For some minutes the young lovers surrendered themselves to the delight of
reunion, while new explanations called forth new transports.
"And now," murmured Irene, "now that we have met - " she paused, and her
mask concealed her blushes.
"Now that we have met," said Adrian, filling up the silence, "wouldst thou
say further, 'that we should not part?' Trust me, dearest, that is the
hope that animates my heart. It was but to enjoy these brief bright
moments with thee, that I delayed my departure to Palestrina. Could I but
hope to bring my young cousin into amity with thy brother, no barrier would
prevent our union. Willingly I forget the past - the death of my unhappy
kinsmen, (victims, it is true, to their own faults;) and, perhaps, amidst
all the crowds that hailed his return, none more appreciated the great and
lofty qualities of Cola di Rienzi, than did Adrian Colonna."
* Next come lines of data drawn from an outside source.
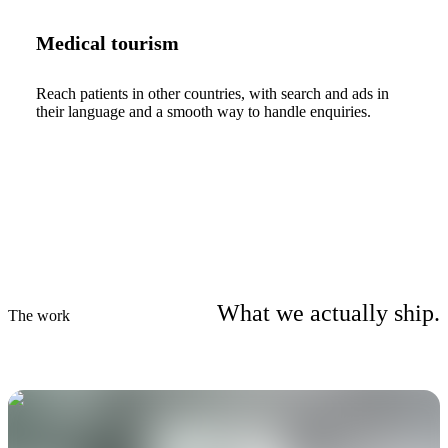
Medical tourism
Reach patients in other countries, with search and ads in
their language and a smooth way to handle enquiries.
What we actually ship.
The work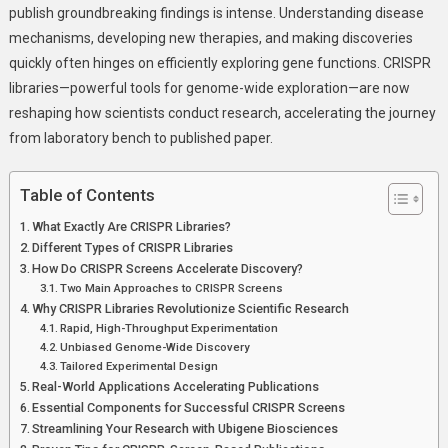
publish groundbreaking findings is intense. Understanding disease
Help
mechanisms, developing new therapies, and making discoveries
Scientists
quickly often hinges on efficiently exploring gene functions. CRISPR
Publish
Faster
libraries—powerful tools for genome-wide exploration—are now
Than
reshaping how scientists conduct research, accelerating the journey
Ever
from laboratory bench to published paper.
Table of Contents
What Exactly Are CRISPR Libraries?
Different Types of CRISPR Libraries
How Do CRISPR Screens Accelerate Discovery?
Two Main Approaches to CRISPR Screens
Why CRISPR Libraries Revolutionize Scientific Research
Rapid, High-Throughput Experimentation
Unbiased Genome-Wide Discovery
Tailored Experimental Design
Real-World Applications Accelerating Publications
Essential Components for Successful CRISPR Screens
Streamlining Your Research with Ubigene Biosciences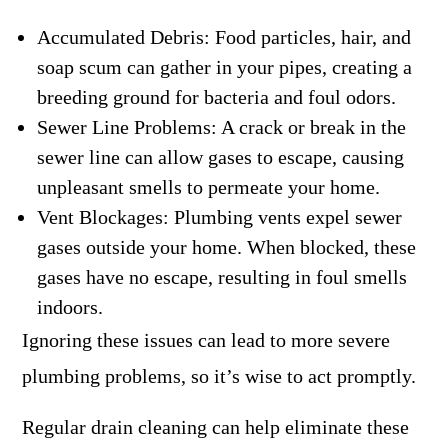
Accumulated Debris: Food particles, hair, and
soap scum can gather in your pipes, creating a
breeding ground for bacteria and foul odors.
Sewer Line Problems: A crack or break in the
sewer line can allow gases to escape, causing
unpleasant smells to permeate your home.
Vent Blockages: Plumbing vents expel sewer
gases outside your home. When blocked, these
gases have no escape, resulting in foul smells
indoors.
Ignoring these issues can lead to more severe
plumbing problems, so it’s wise to act promptly.
Regular drain cleaning can help eliminate these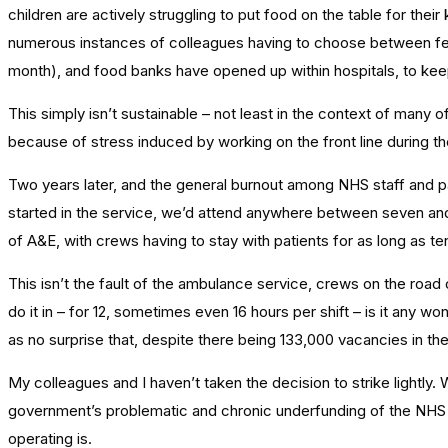
children are actively struggling to put food on the table for t
numerous instances of colleagues having to choose between feed
month), and food banks have opened up within hospitals, to ke
This simply isn’t sustainable – not least in the context of many 
because of stress induced by working on the front line during the
Two years later, and the general burnout among NHS staff and par
started in the service, we’d attend anywhere between seven and 
of A&E, with crews having to stay with patients for as long as te
This isn’t the fault of the ambulance service, crews on the road 
do it in – for 12, sometimes even 16 hours per shift – is it any 
as no surprise that, despite there being 133,000 vacancies in the h
My colleagues and I haven’t taken the decision to strike lightly. W
government’s problematic and chronic underfunding of the NHS is
operating is.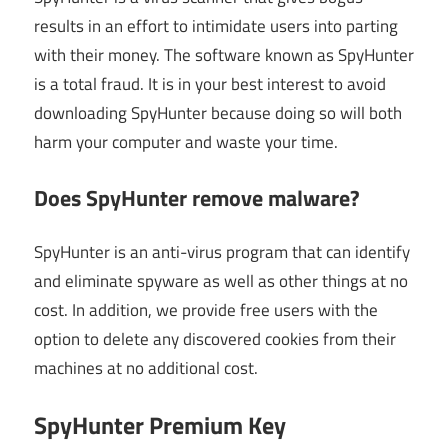
results in an effort to intimidate users into parting
with their money. The software known as SpyHunter
is a total fraud. It is in your best interest to avoid
downloading SpyHunter because doing so will both
harm your computer and waste your time.
Does SpyHunter remove malware?
SpyHunter is an anti-virus program that can identify
and eliminate spyware as well as other things at no
cost. In addition, we provide free users with the
option to delete any discovered cookies from their
machines at no additional cost.
SpyHunter Premium Key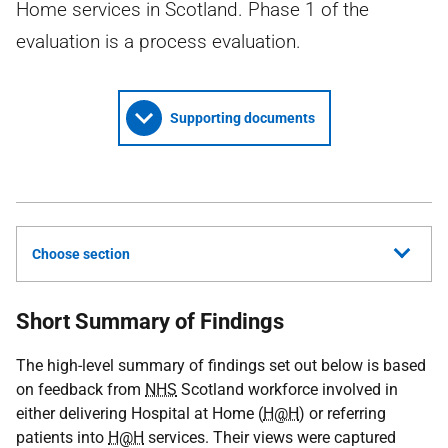
Home services in Scotland. Phase 1 of the
evaluation is a process evaluation.
Supporting documents
Choose section
Short Summary of Findings
The high-level summary of findings set out below is based
on feedback from
NHS
Scotland workforce involved in
either delivering Hospital at Home (
H@H
) or referring
patients into
H@H
services. Their views were captured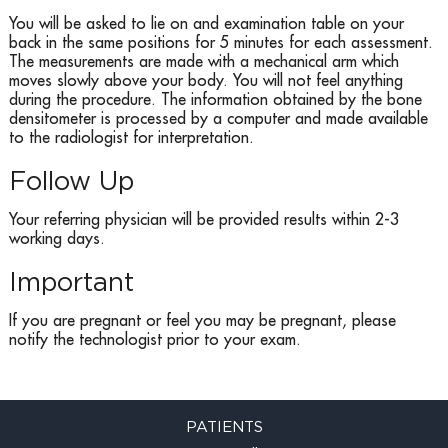
You will be asked to lie on and examination table on your
back in the same positions for 5 minutes for each assessment.
The measurements are made with a mechanical arm which
moves slowly above your body. You will not feel anything
during the procedure. The information obtained by the bone
densitometer is processed by a computer and made available
to the radiologist for interpretation.
Follow Up
Your referring physician will be provided results within 2-3
working days.
Important
If you are pregnant or feel you may be pregnant, please
notify the technologist prior to your exam.
PATIENTS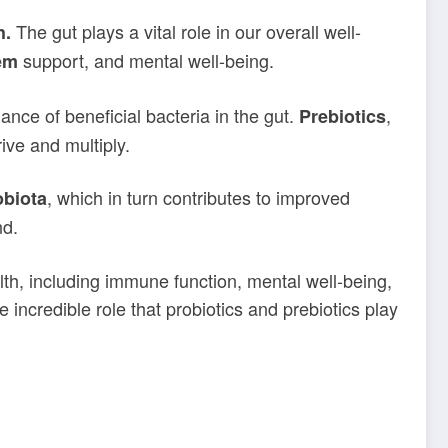
The gut plays a vital role in our overall well-
h.
support, and mental well-being.
em
nce of beneficial bacteria in the gut.
,
Prebiotics
ive and multiply.
, which in turn contributes to improved
obiota
nd.
alth, including immune function, mental well-being,
e incredible role that probiotics and prebiotics play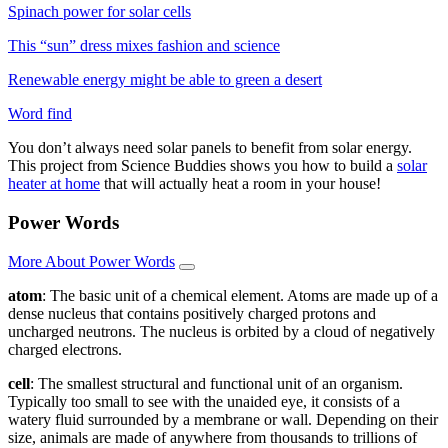
Spinach power for solar cells
This “sun” dress mixes fashion and science
Renewable energy might be able to green a desert
Word find
You don’t always need solar panels to benefit from solar energy.
This project from Science Buddies shows you how to build a
solar
heater at home
that will actually heat a room in your house!
Power Words
More About Power Words
atom
: The basic unit of a chemical element. Atoms are made up of a
dense nucleus that contains positively charged protons and
uncharged neutrons. The nucleus is orbited by a cloud of negatively
charged electrons.
cell
: The smallest structural and functional unit of an organism.
Typically too small to see with the unaided eye, it consists of a
watery fluid surrounded by a membrane or wall. Depending on their
size, animals are made of anywhere from thousands to trillions of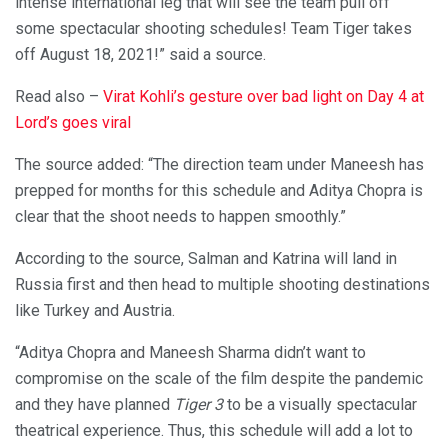
intense international leg that will see the team pull off
some spectacular shooting schedules! Team Tiger takes
off August 18, 2021!” said a source.
Read also –
Virat Kohli’s gesture over bad light on Day 4 at
Lord’s goes viral
The source added: “The direction team under Maneesh has
prepped for months for this schedule and Aditya Chopra is
clear that the shoot needs to happen smoothly.”
According to the source, Salman and Katrina will land in
Russia first and then head to multiple shooting destinations
like Turkey and Austria.
“Aditya Chopra and Maneesh Sharma didn’t want to
compromise on the scale of the film despite the pandemic
and they have planned
Tiger 3
to be a visually spectacular
theatrical experience. Thus, this schedule will add a lot to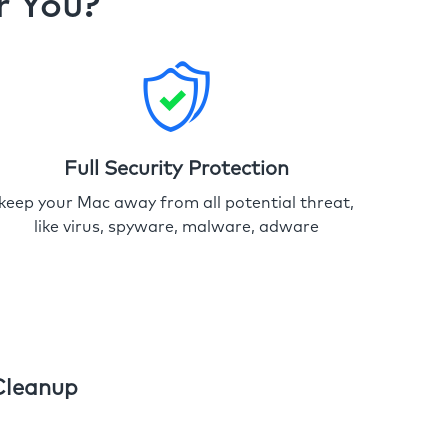
r You?
Full Security Protection
keep your Mac away from all potential threat,
like virus, spyware, malware, adware
Cleanup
"If this be so," said Irene, "let me hope the best; meanwhile, it is enough
of comfort and of happiness to know, that we love each other as of old.
Ah, Adrian, I am sadly changed; and often have I thought it a thing beyond
my dreams, that thou shouldst see me again and love me still."
"Fairer art thou and lovelier than ever," answered Adrian, passionately;
"and time, which has ripened thy bloom, has but taught me more deeply to
feel thy value. Farewell, Irene, I linger here no longer; thou wilt, I
trust, hear soon of my success with my House, and ere the week be over I
may return to claim thy hand in the face of day."
The lovers parted; Adrian lingered on the spot, and Irene hastened to bury
her emotion and her raptures in her own chamber.
As her form vanished, and the young Colonna slowly turned away, a tall mask
strode abruptly towards him.
"Thou art a Colonna," it said, "and in the power of the Senator. Dost thou
tremble?"
"If I be a Colonna, rude masker," answered Adrian, coldly, "thou shouldst
know the old proverb, 'He who stirs the column, shall rue the fall.'"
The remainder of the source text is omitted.